_DIRECTION_
Copy every row below word for word, line by line, with no changes.

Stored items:
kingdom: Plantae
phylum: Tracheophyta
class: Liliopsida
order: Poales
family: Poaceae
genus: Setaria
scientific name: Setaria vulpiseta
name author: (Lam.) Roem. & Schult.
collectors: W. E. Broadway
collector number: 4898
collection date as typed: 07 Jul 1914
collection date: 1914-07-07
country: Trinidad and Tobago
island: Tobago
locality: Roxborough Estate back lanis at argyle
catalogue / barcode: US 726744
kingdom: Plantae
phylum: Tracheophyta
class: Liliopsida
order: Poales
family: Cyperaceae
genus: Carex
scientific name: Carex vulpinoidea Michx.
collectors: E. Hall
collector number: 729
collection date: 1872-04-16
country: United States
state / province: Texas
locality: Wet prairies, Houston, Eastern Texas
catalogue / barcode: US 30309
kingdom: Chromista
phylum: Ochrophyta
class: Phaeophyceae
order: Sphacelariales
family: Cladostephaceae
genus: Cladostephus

_EXERCISE ANSWER_
kingdom: Plantae
phylum: Tracheophyta
class: Liliopsida
order: Poales
family: Poaceae
genus: Setaria
scientific name: Setaria vulpiseta
name author: (Lam.) Roem. & Schult.
collectors: W. E. Broadway
collector number: 4898
collection date as typed: 07 Jul 1914
collection date: 1914-07-07
country: Trinidad and Tobago
island: Tobago
locality: Roxborough Estate back lanis at argyle
catalogue / barcode: US 726744
kingdom: Plantae
phylum: Tracheophyta
class: Liliopsida
order: Poales
family: Cyperaceae
genus: Carex
scientific name: Carex vulpinoidea Michx.
collectors: E. Hall
collector number: 729
collection date: 1872-04-16
country: United States
state / province: Texas
locality: Wet prairies, Houston, Eastern Texas
catalogue / barcode: US 30309
kingdom: Chromista
phylum: Ochrophyta
class: Phaeophyceae
order: Sphacelariales
family: Cladostephaceae
genus: Cladostephus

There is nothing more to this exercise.